--- THE DATA ---
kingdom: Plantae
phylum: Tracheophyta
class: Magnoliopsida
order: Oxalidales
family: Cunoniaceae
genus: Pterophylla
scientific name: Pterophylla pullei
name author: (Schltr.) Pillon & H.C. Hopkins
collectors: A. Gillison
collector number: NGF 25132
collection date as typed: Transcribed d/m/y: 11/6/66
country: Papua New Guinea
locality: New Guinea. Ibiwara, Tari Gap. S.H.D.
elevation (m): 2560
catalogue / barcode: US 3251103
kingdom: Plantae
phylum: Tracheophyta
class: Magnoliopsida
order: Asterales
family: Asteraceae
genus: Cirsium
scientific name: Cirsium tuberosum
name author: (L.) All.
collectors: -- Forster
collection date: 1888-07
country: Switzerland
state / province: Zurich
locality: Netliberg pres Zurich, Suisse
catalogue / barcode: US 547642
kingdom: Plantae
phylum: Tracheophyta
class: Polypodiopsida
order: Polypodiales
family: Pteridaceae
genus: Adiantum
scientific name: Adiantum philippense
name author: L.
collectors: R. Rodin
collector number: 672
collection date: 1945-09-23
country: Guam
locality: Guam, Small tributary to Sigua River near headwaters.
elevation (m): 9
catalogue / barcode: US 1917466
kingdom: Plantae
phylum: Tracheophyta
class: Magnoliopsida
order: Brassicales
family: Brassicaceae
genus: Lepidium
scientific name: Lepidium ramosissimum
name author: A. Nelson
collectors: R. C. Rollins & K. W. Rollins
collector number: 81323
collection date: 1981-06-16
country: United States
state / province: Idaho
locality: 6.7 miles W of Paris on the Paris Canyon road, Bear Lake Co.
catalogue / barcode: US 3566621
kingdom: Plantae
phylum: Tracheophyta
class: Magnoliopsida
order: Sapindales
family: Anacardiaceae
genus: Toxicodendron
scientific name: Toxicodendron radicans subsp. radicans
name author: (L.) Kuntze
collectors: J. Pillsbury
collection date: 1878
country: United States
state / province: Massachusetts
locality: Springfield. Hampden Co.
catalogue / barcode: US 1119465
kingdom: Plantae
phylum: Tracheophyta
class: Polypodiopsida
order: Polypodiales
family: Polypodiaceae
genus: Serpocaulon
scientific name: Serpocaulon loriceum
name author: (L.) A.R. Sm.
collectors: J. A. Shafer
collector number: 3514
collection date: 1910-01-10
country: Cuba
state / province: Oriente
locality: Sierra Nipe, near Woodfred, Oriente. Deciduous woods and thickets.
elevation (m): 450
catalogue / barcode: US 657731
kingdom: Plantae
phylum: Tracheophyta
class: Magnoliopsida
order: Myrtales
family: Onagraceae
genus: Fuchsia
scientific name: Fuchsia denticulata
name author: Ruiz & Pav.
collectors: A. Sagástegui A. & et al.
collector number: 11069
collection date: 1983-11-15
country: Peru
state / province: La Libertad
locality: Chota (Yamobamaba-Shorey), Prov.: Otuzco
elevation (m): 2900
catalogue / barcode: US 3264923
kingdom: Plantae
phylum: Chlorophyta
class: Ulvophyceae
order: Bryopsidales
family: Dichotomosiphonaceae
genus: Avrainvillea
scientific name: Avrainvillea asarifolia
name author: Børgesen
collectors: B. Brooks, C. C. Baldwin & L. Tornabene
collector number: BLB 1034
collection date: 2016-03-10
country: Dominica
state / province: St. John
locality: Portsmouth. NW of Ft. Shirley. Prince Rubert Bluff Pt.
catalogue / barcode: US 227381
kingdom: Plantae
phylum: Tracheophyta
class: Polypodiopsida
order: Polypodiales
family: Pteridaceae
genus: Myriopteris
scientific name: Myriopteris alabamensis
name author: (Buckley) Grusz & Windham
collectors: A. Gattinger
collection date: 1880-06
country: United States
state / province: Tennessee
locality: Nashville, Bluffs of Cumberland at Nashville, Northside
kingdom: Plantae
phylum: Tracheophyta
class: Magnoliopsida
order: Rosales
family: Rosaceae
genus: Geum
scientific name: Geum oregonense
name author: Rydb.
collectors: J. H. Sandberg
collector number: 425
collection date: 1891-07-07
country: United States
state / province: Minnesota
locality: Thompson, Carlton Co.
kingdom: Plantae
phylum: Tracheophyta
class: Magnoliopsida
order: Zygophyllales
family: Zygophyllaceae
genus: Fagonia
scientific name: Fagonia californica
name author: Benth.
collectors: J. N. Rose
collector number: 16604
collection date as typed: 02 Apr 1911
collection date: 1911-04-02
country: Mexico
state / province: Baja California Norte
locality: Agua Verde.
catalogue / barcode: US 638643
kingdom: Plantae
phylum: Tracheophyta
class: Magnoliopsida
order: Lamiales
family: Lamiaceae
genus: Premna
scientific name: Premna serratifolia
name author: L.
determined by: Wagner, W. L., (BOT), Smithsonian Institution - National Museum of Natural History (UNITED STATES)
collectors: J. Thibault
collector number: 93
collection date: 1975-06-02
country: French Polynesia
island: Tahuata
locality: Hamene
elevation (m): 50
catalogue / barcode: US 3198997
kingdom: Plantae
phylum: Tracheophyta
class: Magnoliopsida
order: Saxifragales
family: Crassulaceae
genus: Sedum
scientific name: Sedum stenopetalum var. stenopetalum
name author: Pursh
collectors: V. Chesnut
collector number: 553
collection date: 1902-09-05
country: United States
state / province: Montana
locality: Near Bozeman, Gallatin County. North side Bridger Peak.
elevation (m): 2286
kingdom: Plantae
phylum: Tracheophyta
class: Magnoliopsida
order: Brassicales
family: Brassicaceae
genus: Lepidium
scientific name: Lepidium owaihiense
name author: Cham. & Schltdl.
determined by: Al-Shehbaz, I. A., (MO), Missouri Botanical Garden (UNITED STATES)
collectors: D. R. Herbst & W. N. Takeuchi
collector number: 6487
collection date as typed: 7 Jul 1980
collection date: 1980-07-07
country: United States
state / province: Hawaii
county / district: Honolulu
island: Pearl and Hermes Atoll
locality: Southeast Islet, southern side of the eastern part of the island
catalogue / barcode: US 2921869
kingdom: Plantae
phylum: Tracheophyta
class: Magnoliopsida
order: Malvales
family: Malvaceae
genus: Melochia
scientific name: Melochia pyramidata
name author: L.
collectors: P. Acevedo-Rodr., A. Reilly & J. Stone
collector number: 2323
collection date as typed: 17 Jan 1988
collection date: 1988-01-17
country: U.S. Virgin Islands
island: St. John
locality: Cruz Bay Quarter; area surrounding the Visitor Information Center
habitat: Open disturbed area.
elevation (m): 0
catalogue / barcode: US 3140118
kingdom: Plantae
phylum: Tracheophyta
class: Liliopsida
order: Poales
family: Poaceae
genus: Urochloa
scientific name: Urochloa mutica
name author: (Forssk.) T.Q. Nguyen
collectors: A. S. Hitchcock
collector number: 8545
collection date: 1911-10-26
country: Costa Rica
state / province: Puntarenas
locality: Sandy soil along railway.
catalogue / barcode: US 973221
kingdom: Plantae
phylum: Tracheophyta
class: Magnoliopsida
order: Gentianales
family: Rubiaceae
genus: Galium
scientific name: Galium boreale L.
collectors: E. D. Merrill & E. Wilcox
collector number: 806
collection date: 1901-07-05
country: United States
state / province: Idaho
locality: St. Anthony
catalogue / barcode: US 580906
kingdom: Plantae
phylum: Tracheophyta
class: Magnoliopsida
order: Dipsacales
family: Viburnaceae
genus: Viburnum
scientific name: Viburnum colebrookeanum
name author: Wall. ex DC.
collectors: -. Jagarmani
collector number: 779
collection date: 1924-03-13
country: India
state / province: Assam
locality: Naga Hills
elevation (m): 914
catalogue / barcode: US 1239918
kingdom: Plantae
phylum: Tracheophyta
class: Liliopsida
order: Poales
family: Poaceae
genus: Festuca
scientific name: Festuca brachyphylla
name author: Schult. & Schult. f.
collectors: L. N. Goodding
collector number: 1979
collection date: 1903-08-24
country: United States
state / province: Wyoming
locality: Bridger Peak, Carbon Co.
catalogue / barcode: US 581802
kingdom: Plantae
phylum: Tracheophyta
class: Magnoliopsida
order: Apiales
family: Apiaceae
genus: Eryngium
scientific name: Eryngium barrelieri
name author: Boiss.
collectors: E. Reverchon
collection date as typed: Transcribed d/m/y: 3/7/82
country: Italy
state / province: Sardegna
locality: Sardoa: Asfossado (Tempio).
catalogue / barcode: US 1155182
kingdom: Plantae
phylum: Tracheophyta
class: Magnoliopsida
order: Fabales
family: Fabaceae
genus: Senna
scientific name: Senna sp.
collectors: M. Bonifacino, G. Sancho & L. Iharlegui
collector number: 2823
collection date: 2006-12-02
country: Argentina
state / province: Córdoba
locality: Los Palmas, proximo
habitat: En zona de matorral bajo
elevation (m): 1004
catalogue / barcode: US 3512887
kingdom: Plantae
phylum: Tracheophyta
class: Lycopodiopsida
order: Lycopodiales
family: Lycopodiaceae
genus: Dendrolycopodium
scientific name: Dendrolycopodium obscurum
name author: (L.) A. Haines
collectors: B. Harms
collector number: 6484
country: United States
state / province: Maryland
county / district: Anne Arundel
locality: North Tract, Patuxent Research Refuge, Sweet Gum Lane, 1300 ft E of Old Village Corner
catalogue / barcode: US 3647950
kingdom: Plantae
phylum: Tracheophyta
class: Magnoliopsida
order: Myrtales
---
TASK GOAL: Edit the part of the records that opens with the first line and closes with the line containing "collector number: NGF 25132", changing "name author" to "authority" and keeping everything else the same.

WRITTEN ANSWER:
kingdom: Plantae
phylum: Tracheophyta
class: Magnoliopsida
order: Oxalidales
family: Cunoniaceae
genus: Pterophylla
scientific name: Pterophylla pullei
authority: (Schltr.) Pillon & H.C. Hopkins
collectors: A. Gillison
collector number: NGF 25132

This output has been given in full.